▸ Available data:
[Start of section]

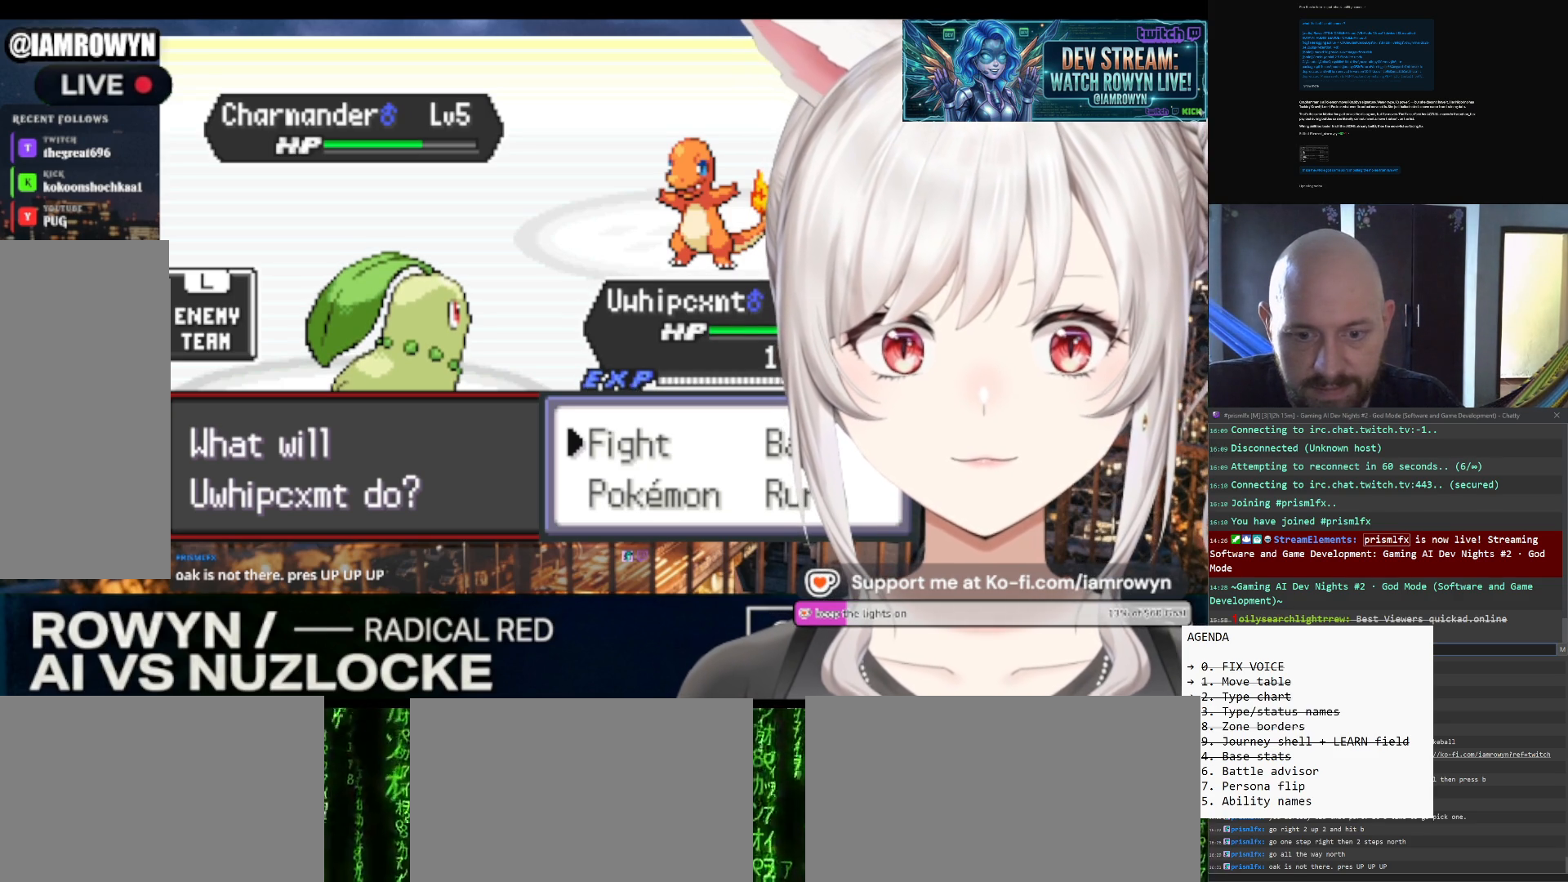
{"buttons": ["A"], "events": []}
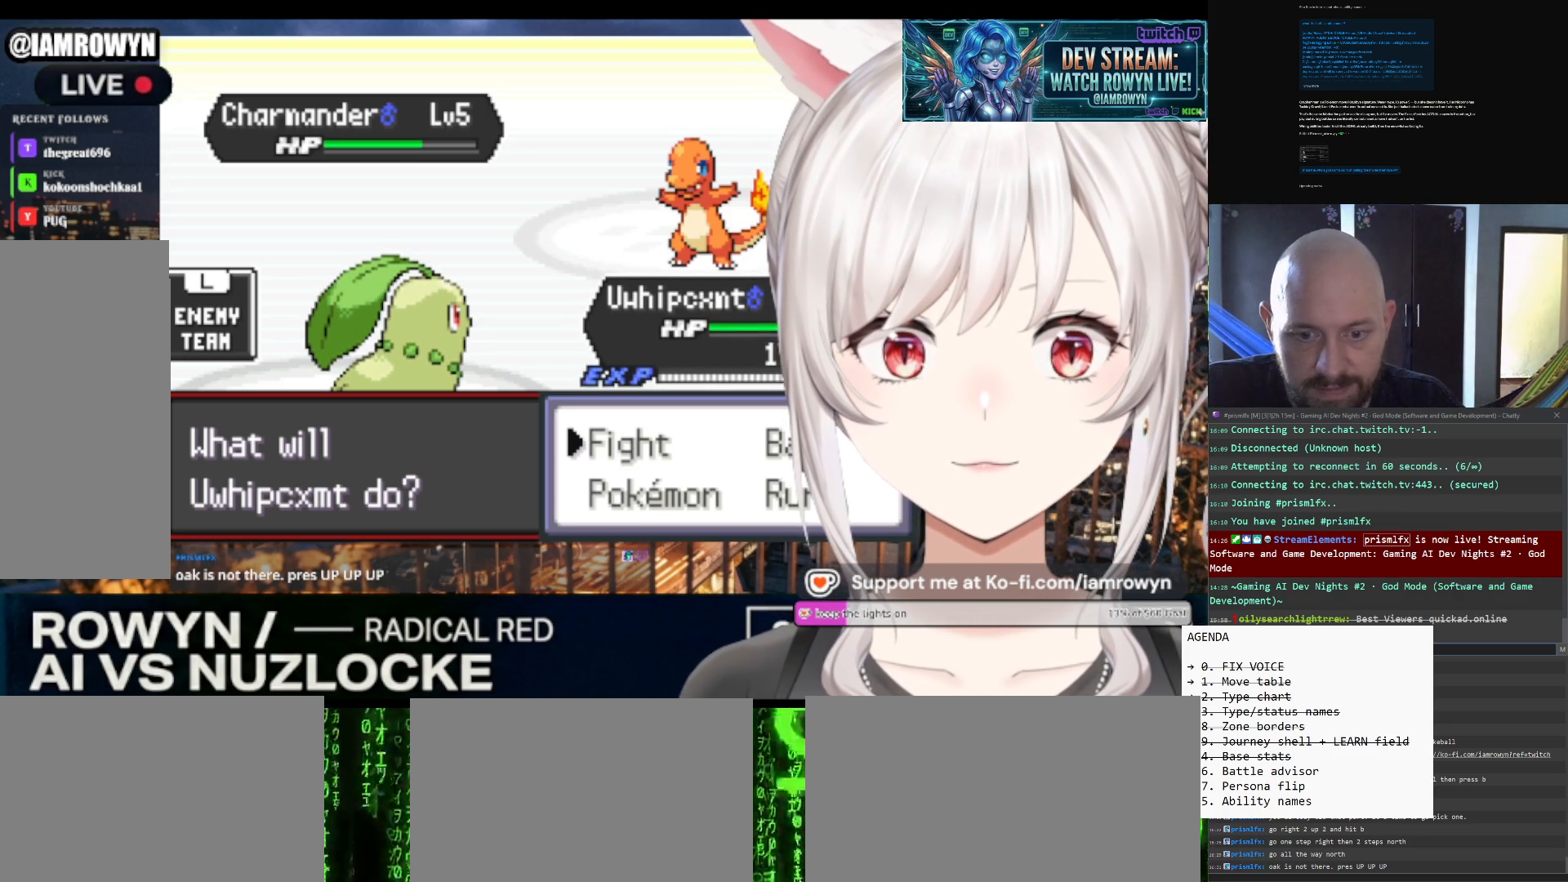
{"buttons": ["A"], "events": []}
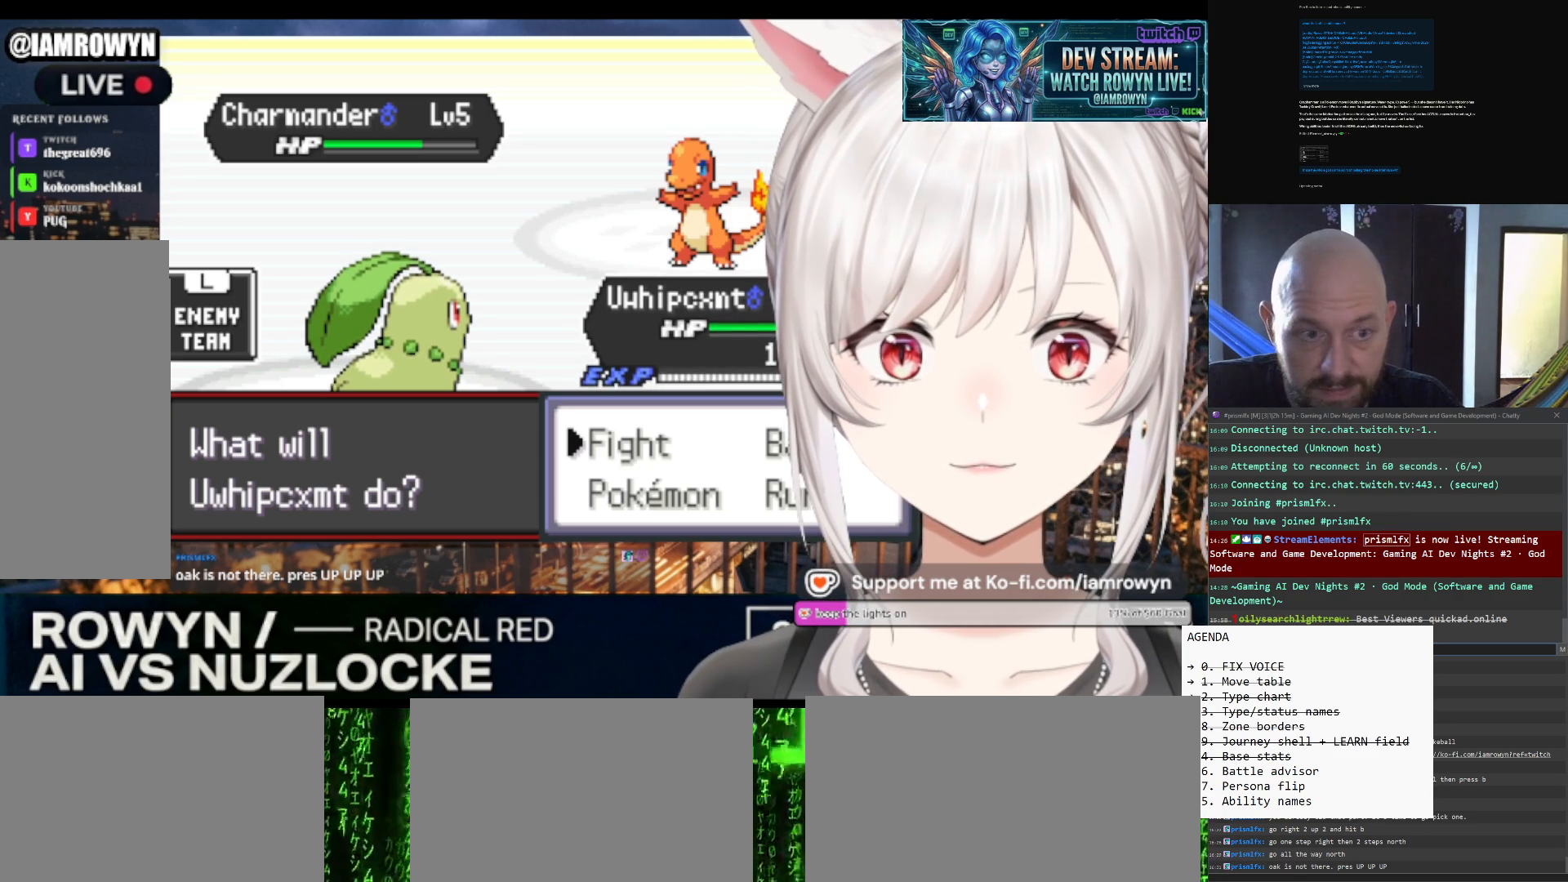
{"buttons": ["A"], "events": []}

[End of section]

▸ The task: Word for word, return the material above, but drop the pictures.

▸ Output below:
{"buttons": ["A"], "events": []}
{"buttons": ["A"], "events": []}
{"buttons": ["A"], "events": []}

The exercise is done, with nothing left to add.